Ii. Mainstream Process Path: The combined application of membrane method and thermal method

The current mainstream technology mainly adopts the combined process of "pretreatment + membrane concentration + evaporation crystallization". The pretreatment process adopts the "chemical precipitation + clarification + filtration" procedure. By adding chemicals such as lime and sodium sulfide, heavy metal ions form precipitates, which are then removed through a clarification tank and a filter. The removal rate of suspended solids reaches over 95%. Membrane concentration mostly adopts disc tube reverse osmosis (DTRO), which has strong anti-pollution ability and can concentrate the volume of wastewater to 1/5-1/10 of the original water volume, retaining over 99% of salt ions. Evaporation crystallization is achieved through multi-effect evaporation (MED) or mechanical vapor recompression (MVR) technology, where the concentrated liquid is evaporated to crystallization. The separated industrial salt can be recycled and reused, and the distilled water is used as supplementary water for the circulating water.
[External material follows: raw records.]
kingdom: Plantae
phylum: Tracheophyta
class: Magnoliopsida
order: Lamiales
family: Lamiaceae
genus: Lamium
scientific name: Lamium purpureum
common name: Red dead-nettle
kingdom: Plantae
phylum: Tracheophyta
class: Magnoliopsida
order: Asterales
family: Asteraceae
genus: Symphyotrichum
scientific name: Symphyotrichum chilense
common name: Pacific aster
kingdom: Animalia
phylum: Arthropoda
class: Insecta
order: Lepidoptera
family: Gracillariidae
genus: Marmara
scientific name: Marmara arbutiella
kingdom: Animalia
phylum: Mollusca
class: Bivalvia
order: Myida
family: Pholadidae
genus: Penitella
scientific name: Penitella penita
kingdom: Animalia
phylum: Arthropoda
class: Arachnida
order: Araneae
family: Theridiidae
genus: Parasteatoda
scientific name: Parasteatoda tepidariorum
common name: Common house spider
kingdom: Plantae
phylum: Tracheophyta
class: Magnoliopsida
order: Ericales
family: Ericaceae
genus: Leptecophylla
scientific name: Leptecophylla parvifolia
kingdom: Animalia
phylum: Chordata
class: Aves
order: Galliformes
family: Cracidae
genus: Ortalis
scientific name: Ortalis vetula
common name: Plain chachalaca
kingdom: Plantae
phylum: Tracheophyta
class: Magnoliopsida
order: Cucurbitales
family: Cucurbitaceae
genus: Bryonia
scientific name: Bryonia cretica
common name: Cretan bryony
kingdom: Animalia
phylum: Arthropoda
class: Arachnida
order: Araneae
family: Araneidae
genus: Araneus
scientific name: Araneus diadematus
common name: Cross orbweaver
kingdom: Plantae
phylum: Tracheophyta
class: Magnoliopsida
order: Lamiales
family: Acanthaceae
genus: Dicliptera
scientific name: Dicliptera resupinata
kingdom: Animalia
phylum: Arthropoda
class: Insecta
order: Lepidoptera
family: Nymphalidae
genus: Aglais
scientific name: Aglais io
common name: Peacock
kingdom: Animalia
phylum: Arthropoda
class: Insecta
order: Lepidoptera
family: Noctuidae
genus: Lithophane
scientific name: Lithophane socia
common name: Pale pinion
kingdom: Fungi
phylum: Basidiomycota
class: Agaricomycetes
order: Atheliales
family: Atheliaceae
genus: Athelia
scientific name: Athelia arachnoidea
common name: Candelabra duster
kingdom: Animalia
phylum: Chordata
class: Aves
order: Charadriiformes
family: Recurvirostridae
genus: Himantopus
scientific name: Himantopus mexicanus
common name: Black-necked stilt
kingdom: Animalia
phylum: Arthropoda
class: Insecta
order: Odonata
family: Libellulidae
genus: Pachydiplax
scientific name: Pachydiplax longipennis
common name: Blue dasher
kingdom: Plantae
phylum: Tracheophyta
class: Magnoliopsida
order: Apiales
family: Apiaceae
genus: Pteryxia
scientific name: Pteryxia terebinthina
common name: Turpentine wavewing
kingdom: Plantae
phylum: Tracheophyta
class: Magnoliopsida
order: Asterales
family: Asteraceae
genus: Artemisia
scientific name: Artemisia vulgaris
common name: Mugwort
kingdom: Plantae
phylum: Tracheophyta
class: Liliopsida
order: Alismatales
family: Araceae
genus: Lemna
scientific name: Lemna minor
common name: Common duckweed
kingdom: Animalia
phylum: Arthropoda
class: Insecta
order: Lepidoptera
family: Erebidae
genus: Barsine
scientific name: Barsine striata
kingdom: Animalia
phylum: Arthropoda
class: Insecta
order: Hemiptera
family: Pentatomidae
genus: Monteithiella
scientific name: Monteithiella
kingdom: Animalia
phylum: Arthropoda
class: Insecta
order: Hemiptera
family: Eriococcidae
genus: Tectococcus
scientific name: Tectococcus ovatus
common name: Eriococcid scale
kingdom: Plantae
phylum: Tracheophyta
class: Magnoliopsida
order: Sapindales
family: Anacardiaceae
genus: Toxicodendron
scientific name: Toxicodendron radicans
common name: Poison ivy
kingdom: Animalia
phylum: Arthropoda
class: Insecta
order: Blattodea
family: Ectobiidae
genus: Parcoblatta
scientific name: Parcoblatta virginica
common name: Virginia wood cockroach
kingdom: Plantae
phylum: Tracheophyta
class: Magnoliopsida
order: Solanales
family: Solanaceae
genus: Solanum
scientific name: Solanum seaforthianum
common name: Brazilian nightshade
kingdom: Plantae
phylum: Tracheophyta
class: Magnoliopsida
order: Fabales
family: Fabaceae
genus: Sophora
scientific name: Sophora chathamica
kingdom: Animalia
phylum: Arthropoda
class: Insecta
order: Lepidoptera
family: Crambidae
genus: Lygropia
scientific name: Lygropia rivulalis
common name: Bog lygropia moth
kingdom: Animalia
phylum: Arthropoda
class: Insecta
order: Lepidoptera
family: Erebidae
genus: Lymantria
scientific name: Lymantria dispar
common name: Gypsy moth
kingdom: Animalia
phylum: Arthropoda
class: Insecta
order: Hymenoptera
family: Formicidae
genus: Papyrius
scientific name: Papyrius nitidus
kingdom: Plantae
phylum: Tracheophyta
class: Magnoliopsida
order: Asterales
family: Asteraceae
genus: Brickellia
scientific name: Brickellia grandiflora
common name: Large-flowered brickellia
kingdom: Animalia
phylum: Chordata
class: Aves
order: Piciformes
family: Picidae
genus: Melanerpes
Iii. Key Technological Breakthroughs: Addressing the Challenge of High-salt Corrosion

The strong corrosiveness of high-salt wastewater is a core technical challenge. In recent years, breakthroughs have been made in two major directions: First, material upgrading. The concentration and evaporation equipment adopts corrosion-resistant materials such as duplex steel and titanium alloy, extending the equipment's service life to more than five years. The second is process optimization. Some projects have introduced "softening + advanced oxidation" pretreatment to reduce water hardness and organic matter content, and to minimize membrane fouling and equipment scaling. After a 1 million kilowatt thermal power plant applied the optimized process, the cleaning cycle of membrane modules was extended from 15 days to 60 days, and the operational stability was significantly improved.